I do wc for each tank once a week. My two low-tech tanks that get EI dosing I do 50% every friday. My third tank I don't dose ferts, it's very low light I feel okay letting that one go a little longer but I usually give it a 20 or 25% wc once a week also, just because it's easy to do on the same schedule as the others. Friday is Fish Day in my house (and no we are not catholic). My fish always seem to appreciate the fresh water- the cories especially get really frisky!


----------



## Robin Conor Sallade (Jan 26, 2017)

Oughtsix: Yes I test every thing with a liquid test every other week and with strip tests in between. My main issue is nitrates everything else is consistent.
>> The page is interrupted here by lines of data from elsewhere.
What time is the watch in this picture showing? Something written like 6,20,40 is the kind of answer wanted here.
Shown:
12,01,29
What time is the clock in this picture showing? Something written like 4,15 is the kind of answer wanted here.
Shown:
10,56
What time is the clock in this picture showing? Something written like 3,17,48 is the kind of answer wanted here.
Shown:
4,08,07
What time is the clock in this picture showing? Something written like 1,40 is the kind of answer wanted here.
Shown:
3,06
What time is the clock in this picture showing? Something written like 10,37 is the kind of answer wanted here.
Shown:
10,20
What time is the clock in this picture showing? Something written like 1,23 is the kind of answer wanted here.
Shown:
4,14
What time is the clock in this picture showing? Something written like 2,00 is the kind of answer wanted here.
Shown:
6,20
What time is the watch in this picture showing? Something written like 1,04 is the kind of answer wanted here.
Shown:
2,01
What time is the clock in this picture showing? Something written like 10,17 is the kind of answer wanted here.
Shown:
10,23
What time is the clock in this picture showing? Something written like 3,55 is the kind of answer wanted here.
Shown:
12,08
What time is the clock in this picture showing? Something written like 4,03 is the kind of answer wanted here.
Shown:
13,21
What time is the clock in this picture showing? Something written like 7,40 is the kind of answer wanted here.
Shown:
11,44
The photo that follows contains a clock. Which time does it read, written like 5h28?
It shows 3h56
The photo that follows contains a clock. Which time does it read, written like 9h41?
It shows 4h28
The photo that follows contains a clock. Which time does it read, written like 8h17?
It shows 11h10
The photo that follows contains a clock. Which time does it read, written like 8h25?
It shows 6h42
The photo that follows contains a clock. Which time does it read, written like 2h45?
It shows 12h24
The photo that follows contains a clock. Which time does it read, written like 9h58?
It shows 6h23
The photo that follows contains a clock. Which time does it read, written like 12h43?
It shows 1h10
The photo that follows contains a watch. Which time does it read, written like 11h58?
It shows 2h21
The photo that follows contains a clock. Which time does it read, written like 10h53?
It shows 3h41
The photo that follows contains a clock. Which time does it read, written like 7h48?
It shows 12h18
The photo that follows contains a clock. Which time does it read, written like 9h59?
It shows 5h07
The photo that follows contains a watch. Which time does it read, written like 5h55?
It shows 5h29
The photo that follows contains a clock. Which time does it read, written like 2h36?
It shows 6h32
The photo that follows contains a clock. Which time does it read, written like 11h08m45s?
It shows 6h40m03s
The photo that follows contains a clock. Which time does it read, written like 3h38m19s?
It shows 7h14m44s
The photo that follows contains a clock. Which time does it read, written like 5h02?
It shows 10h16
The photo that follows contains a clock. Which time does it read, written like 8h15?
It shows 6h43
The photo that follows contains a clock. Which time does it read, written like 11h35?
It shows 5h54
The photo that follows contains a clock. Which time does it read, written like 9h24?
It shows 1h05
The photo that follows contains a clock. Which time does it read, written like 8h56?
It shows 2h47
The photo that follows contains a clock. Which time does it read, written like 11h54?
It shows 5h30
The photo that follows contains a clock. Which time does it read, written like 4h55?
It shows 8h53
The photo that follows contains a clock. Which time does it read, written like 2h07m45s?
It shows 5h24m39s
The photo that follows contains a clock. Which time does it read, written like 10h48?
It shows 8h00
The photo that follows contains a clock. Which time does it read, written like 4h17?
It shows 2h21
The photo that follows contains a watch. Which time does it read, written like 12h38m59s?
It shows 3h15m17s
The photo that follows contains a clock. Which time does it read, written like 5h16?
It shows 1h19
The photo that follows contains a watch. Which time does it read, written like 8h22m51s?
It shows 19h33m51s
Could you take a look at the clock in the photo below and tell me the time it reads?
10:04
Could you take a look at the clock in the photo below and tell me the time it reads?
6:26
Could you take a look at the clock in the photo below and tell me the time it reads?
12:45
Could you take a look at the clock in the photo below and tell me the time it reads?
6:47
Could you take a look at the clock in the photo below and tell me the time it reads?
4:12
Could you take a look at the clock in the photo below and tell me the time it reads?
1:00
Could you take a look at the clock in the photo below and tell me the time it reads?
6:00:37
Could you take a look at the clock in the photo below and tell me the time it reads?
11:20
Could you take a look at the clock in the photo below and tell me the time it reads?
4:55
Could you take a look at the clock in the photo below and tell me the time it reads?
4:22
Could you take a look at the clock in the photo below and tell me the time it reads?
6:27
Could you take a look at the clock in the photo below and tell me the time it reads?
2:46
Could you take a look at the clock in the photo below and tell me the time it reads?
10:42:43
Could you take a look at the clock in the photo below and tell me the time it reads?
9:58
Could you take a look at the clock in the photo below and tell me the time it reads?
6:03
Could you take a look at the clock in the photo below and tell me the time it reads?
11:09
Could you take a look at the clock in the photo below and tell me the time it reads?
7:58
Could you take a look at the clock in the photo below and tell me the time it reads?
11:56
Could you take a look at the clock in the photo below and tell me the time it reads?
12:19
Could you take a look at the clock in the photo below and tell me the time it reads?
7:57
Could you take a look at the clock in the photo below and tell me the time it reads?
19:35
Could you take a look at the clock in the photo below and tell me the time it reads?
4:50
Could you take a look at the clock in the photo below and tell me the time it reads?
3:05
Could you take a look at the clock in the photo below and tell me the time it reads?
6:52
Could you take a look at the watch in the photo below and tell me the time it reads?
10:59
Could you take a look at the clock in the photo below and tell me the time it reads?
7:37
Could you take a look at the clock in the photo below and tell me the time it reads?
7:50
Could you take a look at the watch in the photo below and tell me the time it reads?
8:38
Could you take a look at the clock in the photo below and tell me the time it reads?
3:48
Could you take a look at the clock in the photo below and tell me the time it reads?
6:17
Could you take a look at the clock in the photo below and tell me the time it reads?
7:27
Other than topping off for evaporate me tanks run like well tanks.


----------



## nel (Jan 23, 2016)

Oughtsix said:


> My question is if my Ammonia, Nitrite and Nitrate levels are pretty much zero indefinitely what other build ups that I am not testing for do I need to worry about harming my fish?


Fish hormones mostly. Which we can't measure at home. Hormones produced by adult fish can even stunt the growth of the fry. All fish can gry stressed etc.


----------



## DigityDog70 (Jan 20, 2017)

PlantedRich said:


> Easy to tap in before the softener to have a supply in the fishroom.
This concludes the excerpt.